Terabithia was cold in November. They didn’t dare build a fire in the castle, though sometimes they would build one outside and huddle around it. For a while Leslie had been able to keep two sleeping bags in the stronghold, but around the first of December her father noticed their absence, and she had to take them back. Actually, Jess made her take them back. It was not that he was afraid of the Burkes exactly. Leslie’s parents were young, with straight white teeth and lots of hair—both of them. Leslie called them Judy and Bill, which bothered Jess more than he wanted it to. It was none of his business what Leslie called her parents. But he just couldn’t get used to it.

Both of the Burkes were writers. Mrs. Burke wrote novels and, according to Leslie, was more famous than Mr. Burke, who wrote about politics. It was really something to see the shelf that had their books on it. Mrs. Burke was “Judith Hancock” on the cover, which threw you at first, but then if you looked on the back, there was her picture looking very young and serious. Mr. Burke was going back and forth to Washington to finish a book he was working on with someone else, but he had promised Leslie that after Christmas he would stay home and fix up the house and plant his garden and listen to music and read books out loud and write only in his spare time.

They didn’t look like Jess’s idea of rich, but even he could tell that the jeans they wore had not come off the counter at Newberry’s. There was no TV at the Burkes’, but there were mountains of records and a stereo set that looked like something off Star Trek. And although their car was small and dusty, it was Italian and looked expensive, too.

They were always nice to Jess when he went over, but then they would suddenly begin talking about French politics or string quartets (which he at first thought was a square box made out of string), or how to save the timber wolves or redwoods or singing whales, and he was scared to open his mouth and show once and for all how dumb he was.

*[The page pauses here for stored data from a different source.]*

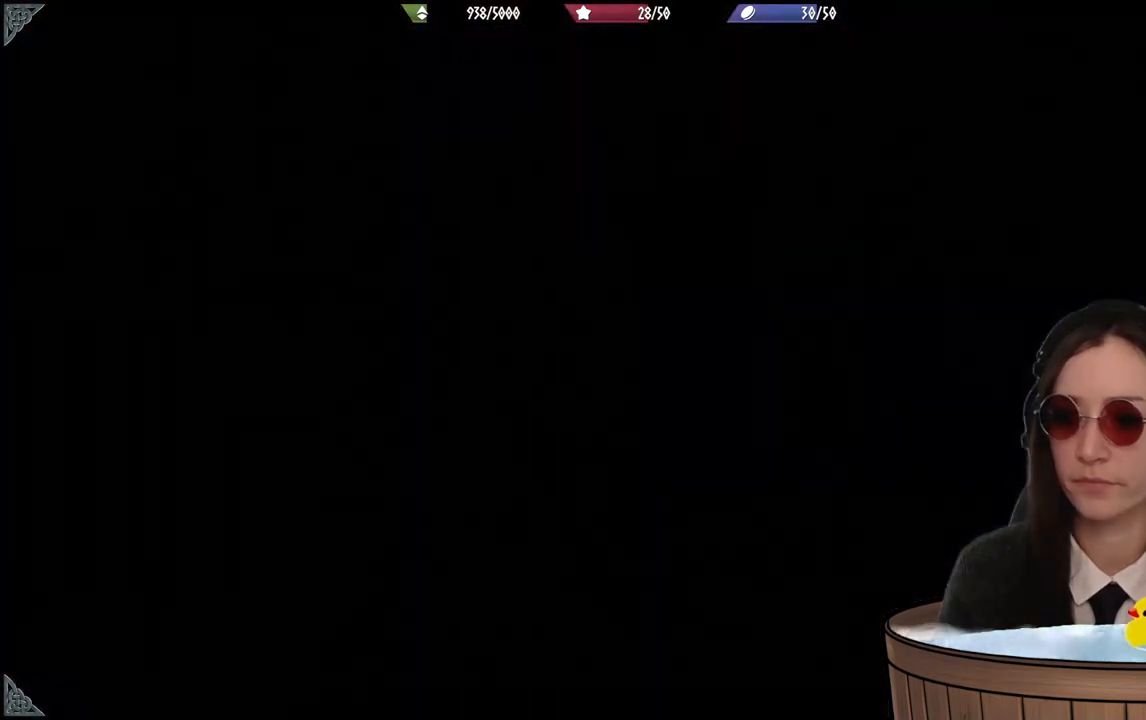
{"buttons": [], "left_stick": "center", "right_stick": "center", "events": [[267, "left_stick", "right"], [434, "left_stick", "center"]]}
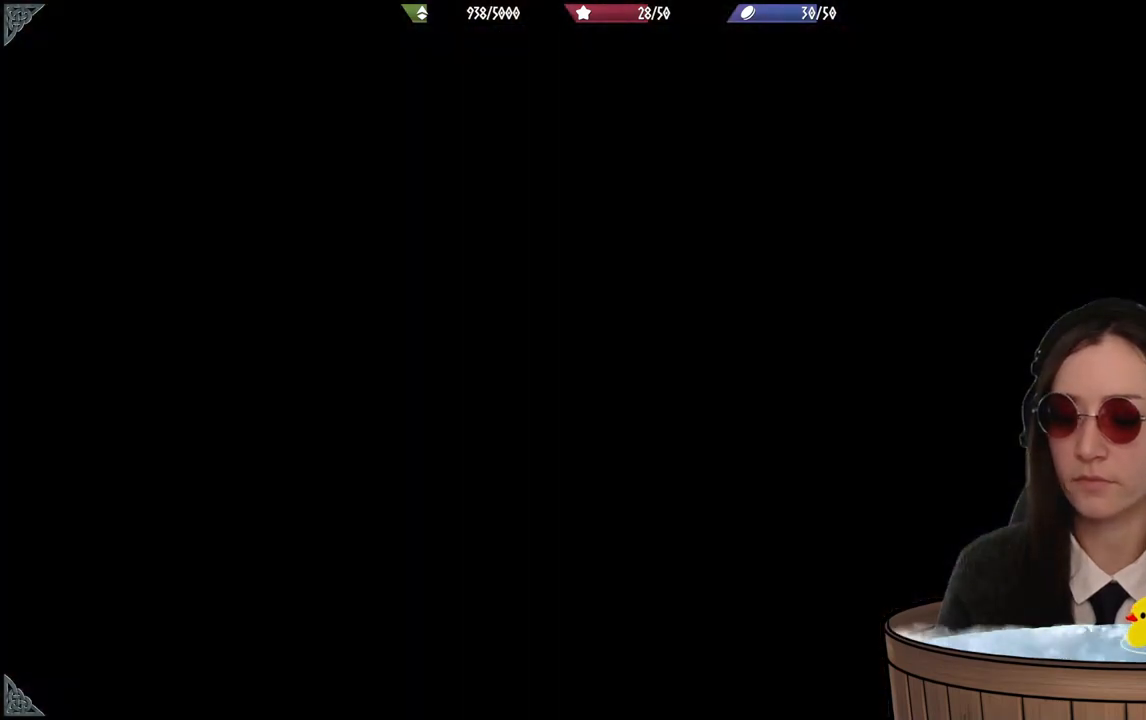
{"buttons": [], "left_stick": "center", "right_stick": "center", "events": []}
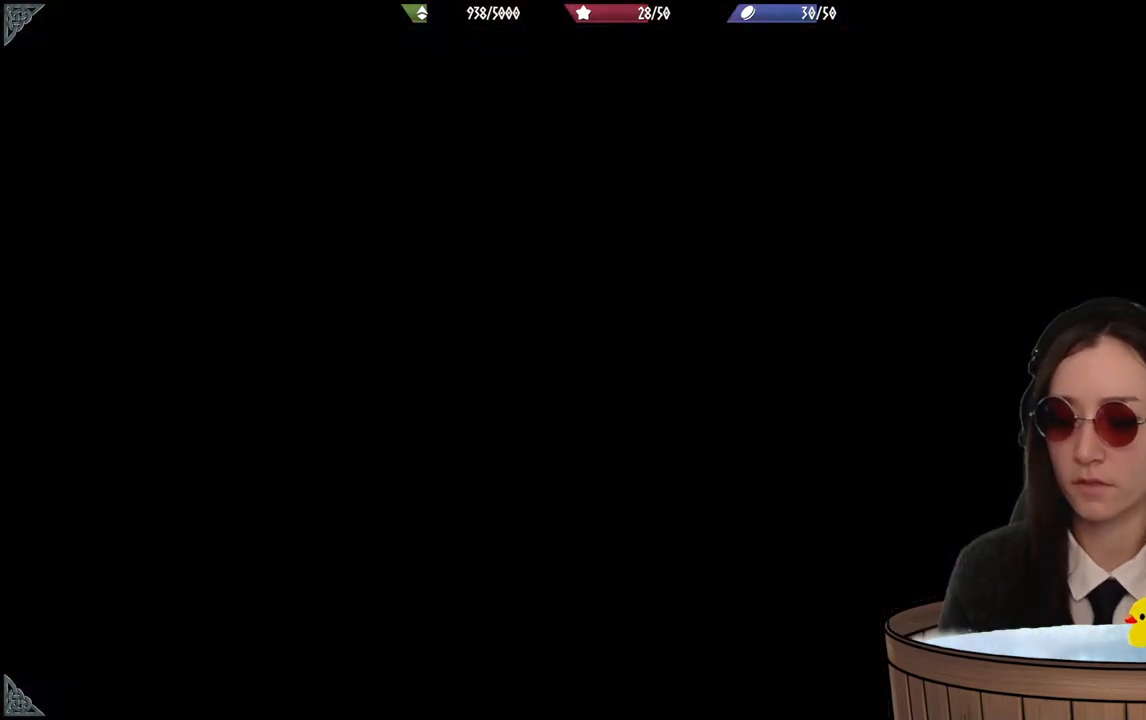
{"buttons": [], "left_stick": "center", "right_stick": "center", "events": []}
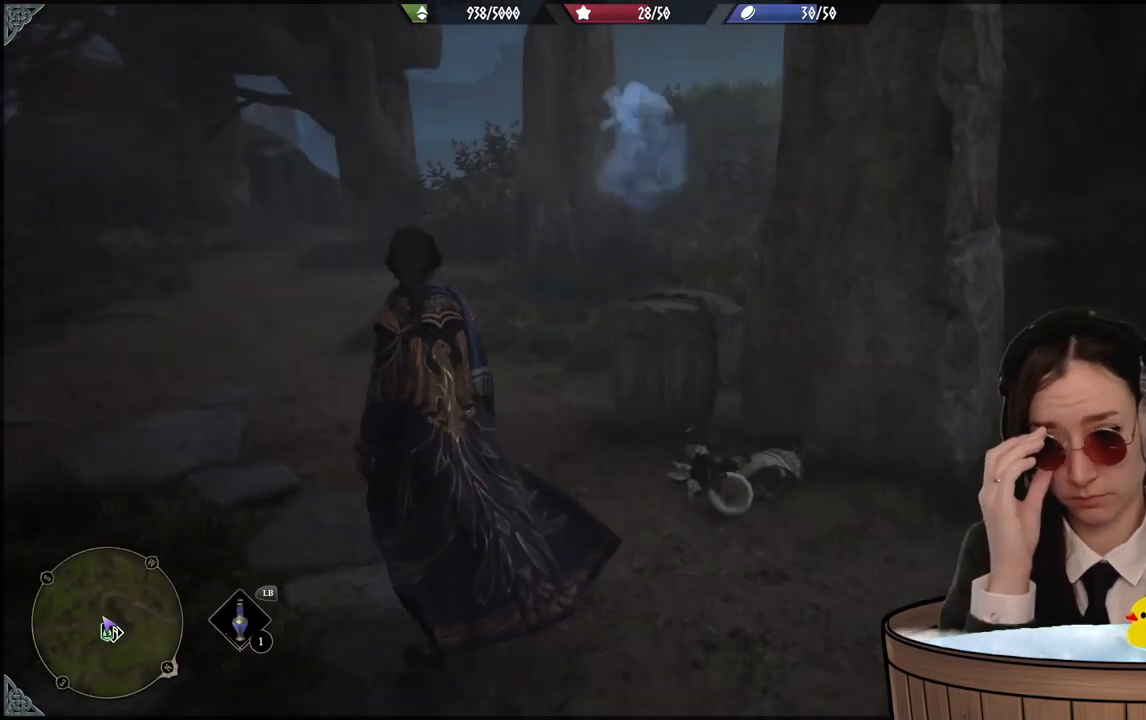
{"buttons": [], "left_stick": "center", "right_stick": "center", "events": []}
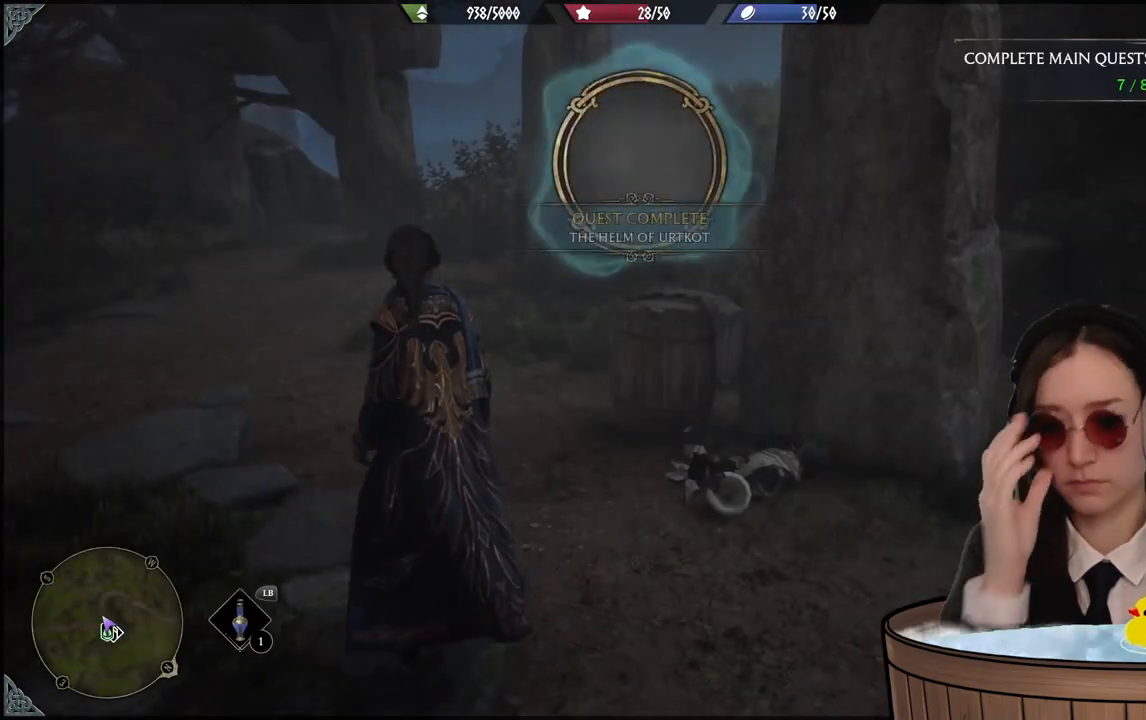
{"buttons": [], "left_stick": "center", "right_stick": "left", "events": [[400, "right_stick", "left"]]}
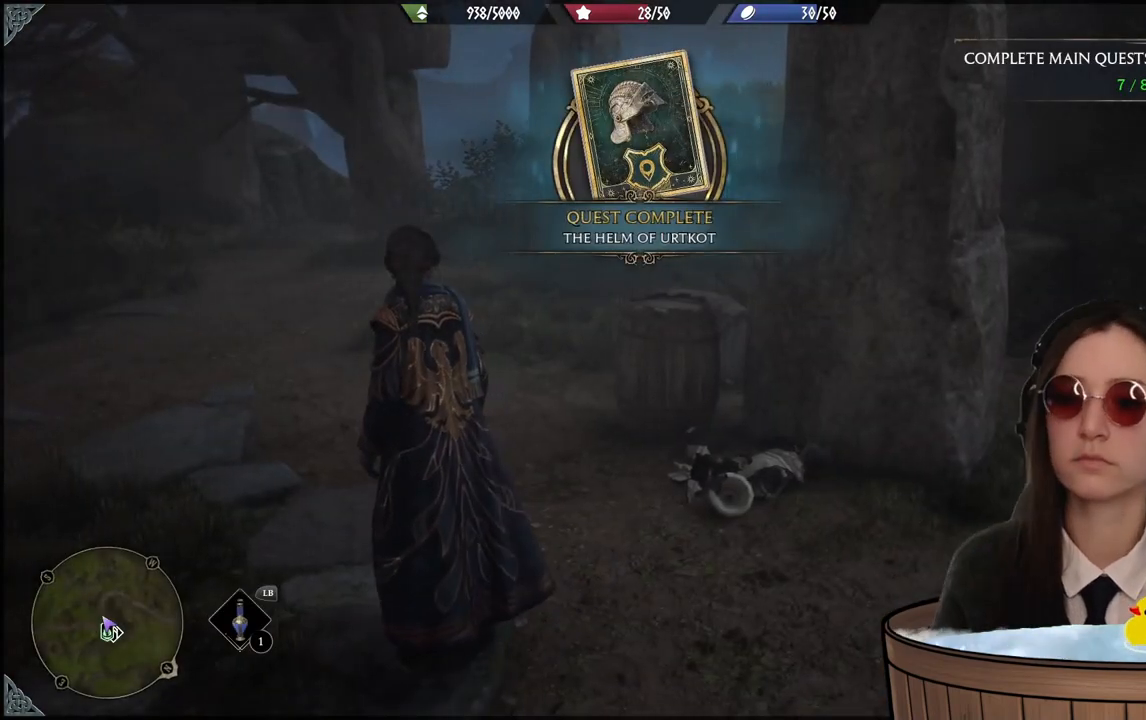
{"buttons": [], "left_stick": "up", "right_stick": "left", "events": [[66, "left_stick", "up"], [266, "right_stick", "center"], [400, "right_stick", "left"]]}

He wasn’t comfortable having Leslie at his house either. Joyce Ann would stare, her index finger pulling down her mouth and making her drool. Brenda and Ellie always managed some remark about “girl friend.” His mother acted stiff and funny just the way she did when she had to go up to school about something. Later she would refer to Leslie’s “tacky” clothes. Leslie always wore pants, even to school. Her hair was “shorter than a boy’s.” Her parents were “hardly more than hippies.” May Belle either tried to push in with him and Leslie or sulked at being left out. His father had seen Leslie only a few times and had nodded to show that he had noticed her, but his mother said that she was sure he was fretting that his only son did nothing but play with girls, and they both were worried about what would become of it.

Jess didn’t concern himself with what would “become of it.” For the first time in his life he got up every morning with something to look forward to. Leslie was more than his friend. She was his other, more exciting self—his way to Terabithia and all the worlds beyond.

Terabithia was their secret, which was a good thing, for how could Jess have ever explained it to an outsider? Just walking down the hill toward the woods made something warm and liquid steal through his body. The closer he came to the dry creek bed and the crab apple tree rope the more he could feel the beating of his heart. He grabbed the end of the rope and swung out toward the other bank with a kind of wild exhilaration and landed gently on his feet, taller and stronger and wiser in that mysterious land.